Earlier this year, Cape Town came within weeks of shutting off all its taps and forcing residents to queue for water rations at public standpipes.
The cut-off was narrowly averted as people scrambled to reduce their water usage and Autumn rains saved the day. But the threat is expected to return to the coastal South African city again next year and beyond.
"The idea sounds crazy," admits maverick salvage expert Nick Sloane, the brains behind the tow-an-iceberg scheme. "But if you look at the fine details, it is not so crazy."
Sloane suggests wrapping the iceberg in a textile insulation skirt to stop it melting and using a supertanker and two tugboats to drag it 2,000 kilometres (1,200 miles) towards Cape Town using prevailing ocean currents.
The iceberg, carefully selected by drones and radiography scans, would be about one kilometre in length, 500 metres across and up to 250 metres deep, with a flat, tabletop surface.
Melted water could be gathered each day using collection channels and a milling machine to create ice slurry -- producing 150 million litres of usable water every day for a year.
- 'Purest freshwater on earth' -
Sloane's idea might be dismissed as mere fantasy.
But the 56-year-old Zambian-South African has a reputation for taking on the impossible after he re-floated the giant Costa Concordia cruise ship that capsized in 2012 off the Tuscan island of Giglio, killing 32 people -- one of the world's largest and most complex maritime salvage operations.
"Icebergs are made of the purest freshwater on earth," the founder of Sloane Marine Ltd said earnestly.
"Thousands break off every year. Mother Nature has been teasing mankind with this for a long time, saying 'this is here'."
He estimates it would cost $100 million (86 million euros) to haul an iceberg on a journey that could take up to three months, and another $50-60 million to harvest the water for one year as it melts.

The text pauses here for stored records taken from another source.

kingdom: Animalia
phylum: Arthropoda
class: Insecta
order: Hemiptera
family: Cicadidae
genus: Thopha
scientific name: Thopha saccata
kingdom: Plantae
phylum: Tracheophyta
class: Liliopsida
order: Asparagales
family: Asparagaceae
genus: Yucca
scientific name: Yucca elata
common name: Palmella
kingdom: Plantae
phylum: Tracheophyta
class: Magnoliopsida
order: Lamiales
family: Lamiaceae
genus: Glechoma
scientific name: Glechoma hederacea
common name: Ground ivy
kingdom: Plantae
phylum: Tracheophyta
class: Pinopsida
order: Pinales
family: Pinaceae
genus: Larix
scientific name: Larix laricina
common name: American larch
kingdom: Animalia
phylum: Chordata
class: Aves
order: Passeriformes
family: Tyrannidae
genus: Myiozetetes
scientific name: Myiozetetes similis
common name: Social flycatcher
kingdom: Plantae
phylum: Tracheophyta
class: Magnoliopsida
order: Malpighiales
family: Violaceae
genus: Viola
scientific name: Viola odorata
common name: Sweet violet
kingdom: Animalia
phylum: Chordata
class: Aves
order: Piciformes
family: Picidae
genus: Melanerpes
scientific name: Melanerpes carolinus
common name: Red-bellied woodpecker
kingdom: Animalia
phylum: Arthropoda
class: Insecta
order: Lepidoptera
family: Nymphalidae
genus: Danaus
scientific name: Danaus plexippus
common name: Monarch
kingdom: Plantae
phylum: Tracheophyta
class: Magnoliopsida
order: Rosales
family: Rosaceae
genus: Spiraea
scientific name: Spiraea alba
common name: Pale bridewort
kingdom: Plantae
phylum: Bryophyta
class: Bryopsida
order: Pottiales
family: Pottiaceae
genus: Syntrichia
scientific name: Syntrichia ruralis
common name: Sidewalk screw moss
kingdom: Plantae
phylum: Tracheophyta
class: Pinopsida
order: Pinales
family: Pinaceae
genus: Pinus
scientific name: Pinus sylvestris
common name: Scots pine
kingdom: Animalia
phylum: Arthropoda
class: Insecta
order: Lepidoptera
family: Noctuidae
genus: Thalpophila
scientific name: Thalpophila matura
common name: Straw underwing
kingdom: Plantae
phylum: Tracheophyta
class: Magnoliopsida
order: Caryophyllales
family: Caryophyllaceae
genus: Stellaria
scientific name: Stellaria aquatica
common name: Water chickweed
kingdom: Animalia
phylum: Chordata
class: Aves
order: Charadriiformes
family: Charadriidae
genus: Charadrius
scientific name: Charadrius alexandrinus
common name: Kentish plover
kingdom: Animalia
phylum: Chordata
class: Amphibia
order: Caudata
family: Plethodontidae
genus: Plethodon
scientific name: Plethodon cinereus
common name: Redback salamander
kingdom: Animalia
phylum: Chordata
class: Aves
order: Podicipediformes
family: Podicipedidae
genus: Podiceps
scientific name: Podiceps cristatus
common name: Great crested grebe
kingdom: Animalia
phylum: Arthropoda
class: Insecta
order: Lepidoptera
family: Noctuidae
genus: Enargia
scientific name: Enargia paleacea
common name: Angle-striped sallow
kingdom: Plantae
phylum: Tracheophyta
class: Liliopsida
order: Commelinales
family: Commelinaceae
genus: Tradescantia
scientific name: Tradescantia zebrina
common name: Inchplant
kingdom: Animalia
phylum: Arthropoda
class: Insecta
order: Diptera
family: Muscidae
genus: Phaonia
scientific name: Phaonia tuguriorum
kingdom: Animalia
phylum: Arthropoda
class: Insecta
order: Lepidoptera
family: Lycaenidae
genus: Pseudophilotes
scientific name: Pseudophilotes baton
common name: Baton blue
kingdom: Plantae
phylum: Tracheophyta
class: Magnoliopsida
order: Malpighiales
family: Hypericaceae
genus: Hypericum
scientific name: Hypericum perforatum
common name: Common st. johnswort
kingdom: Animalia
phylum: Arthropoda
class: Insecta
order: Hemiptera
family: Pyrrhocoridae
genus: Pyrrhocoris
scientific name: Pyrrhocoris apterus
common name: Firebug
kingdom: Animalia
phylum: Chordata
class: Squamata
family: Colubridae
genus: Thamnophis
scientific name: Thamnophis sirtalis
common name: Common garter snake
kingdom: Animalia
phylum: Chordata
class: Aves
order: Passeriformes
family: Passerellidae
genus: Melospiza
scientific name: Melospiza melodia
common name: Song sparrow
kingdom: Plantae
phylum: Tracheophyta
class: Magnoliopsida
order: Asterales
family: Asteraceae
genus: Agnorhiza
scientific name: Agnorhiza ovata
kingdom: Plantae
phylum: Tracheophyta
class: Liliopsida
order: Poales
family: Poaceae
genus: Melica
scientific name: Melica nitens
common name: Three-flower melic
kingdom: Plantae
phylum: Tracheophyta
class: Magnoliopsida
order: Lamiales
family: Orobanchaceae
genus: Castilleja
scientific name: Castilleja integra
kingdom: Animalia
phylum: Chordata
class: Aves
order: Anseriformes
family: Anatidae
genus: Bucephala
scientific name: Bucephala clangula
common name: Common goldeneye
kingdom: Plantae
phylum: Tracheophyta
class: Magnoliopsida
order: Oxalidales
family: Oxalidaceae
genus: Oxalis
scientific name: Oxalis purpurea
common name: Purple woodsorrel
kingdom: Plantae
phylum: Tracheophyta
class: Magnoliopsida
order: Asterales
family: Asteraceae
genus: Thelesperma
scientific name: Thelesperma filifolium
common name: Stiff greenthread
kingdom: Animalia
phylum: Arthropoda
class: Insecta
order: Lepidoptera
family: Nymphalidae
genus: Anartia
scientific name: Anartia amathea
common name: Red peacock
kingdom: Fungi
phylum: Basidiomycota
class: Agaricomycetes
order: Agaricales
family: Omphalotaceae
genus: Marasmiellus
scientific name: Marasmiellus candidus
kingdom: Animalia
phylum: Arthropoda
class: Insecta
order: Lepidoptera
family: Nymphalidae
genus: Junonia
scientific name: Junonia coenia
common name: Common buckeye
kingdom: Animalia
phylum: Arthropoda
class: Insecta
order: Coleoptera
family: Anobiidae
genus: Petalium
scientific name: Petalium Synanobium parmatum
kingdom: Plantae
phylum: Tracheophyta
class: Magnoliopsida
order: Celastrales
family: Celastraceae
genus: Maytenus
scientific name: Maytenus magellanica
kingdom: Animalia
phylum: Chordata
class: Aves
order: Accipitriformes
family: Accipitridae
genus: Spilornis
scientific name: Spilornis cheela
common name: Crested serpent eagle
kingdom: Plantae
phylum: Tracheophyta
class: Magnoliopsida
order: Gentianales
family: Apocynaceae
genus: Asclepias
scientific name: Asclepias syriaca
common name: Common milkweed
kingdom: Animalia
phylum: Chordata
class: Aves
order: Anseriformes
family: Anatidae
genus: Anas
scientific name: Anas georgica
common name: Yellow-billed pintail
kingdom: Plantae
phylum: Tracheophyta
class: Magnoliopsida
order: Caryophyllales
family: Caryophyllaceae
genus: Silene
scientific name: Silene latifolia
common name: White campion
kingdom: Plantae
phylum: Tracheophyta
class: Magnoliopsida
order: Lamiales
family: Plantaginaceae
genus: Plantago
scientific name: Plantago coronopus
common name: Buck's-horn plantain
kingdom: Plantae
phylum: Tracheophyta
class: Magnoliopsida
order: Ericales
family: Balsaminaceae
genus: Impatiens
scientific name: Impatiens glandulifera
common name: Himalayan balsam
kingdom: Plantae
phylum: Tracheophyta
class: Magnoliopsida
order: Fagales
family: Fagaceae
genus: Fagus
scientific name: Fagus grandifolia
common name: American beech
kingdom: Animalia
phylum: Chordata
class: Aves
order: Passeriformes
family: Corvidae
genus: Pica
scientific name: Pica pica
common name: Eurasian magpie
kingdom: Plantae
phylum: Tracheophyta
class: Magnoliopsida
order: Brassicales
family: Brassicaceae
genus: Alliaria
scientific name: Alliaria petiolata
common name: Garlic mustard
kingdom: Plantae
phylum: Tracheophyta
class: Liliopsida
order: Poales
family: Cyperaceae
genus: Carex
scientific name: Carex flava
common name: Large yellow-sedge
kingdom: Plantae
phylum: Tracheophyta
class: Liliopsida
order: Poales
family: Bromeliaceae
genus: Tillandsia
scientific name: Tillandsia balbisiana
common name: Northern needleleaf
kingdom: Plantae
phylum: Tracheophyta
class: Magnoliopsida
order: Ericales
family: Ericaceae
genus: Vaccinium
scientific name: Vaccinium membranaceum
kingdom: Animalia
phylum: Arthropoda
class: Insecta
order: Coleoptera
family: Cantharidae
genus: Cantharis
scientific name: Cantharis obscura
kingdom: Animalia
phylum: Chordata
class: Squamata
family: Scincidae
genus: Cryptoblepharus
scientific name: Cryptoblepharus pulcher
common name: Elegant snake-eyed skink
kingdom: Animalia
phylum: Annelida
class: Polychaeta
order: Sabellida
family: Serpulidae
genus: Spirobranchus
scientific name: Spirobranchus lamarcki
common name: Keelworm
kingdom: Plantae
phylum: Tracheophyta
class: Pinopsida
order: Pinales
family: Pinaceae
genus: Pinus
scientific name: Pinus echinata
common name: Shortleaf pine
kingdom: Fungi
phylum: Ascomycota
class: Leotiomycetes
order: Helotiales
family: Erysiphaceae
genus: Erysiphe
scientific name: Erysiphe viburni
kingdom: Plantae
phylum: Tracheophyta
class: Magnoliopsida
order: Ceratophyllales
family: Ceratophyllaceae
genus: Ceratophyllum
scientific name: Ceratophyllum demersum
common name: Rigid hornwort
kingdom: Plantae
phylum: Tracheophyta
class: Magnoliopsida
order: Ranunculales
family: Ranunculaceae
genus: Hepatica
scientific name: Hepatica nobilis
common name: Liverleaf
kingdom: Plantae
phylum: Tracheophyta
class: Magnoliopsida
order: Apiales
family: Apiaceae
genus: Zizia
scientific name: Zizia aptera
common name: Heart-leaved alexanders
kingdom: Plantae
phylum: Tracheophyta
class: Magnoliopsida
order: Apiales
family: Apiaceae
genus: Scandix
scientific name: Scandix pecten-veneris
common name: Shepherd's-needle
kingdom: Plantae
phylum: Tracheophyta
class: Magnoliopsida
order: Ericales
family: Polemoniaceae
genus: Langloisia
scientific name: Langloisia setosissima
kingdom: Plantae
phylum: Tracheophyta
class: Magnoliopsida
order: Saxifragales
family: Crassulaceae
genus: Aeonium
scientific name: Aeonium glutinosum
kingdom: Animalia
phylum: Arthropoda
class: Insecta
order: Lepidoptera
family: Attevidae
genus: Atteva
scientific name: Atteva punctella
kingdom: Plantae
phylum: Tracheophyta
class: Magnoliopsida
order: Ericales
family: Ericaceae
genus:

"In Russia, they have pushed (icebergs) away from oil installations -- but small ones, they are about half-a-million tons. (Here) we are talking about 100 million tons," said Sloane.
- Weighing up options -
To tackle the drought, Cape Town has enacted measures ranging from building seawater desalination plants to issuing strict instructions to only flush toilets when necessary.
But whether Cape Town authorities will be persuaded to embrace the iceberg project is unclear.
"At this stage it appears to us that in fact the groundwater or desalination options are cheaper or at least equal cost price," said Cape Town's deputy mayor, Ian Neilson.
There are also questions on how the water from the iceberg will be channelled into the city's distribution system.
Another problem is that there is no guarantee that by the time the iceberg is hauled to Cape Town, it will still be able to produce the promised volumes of water.
Sloane's plan is to tow the giant iceberg some 150 km further north to South Africa's St. Helena Bay, where the cold Benguela Current keeps water at around zero degrees Celsius.
- 'The project is crazy' -
Once there, the iceberg could be anchored in an old submarine channel, suggests Sloane.
As the iceberg melts, water will be collected each day, pumped into tankers and driven to Cape Town.
"It won't sort out Cape Town's crisis, (but) it will be about 20 to 30 percent of their annual needs," said Sloane
"The project is crazy -- no question," said Olav Orheim, a Norwegian glaciologist with four decades of experience who is working on a similar project for Saudi Arabia.
Never has such a large iceberg been towed -- indeed, the towing of ice to supply drinking water would be a first -- and it is unknown if it would withstand ocean currents or simply fracture in transit.
But, said Orheim, it was no longer unrealistic "because we know so much more now than when we started this kind of research 40 years ago".
"It is a high risk project, but also (one) which may have a very high reward at the end," said Orheim.
As for Sloane, he is ready for the green light.
"If they tell us to go now, we can have it here by Easter (2019)," he said.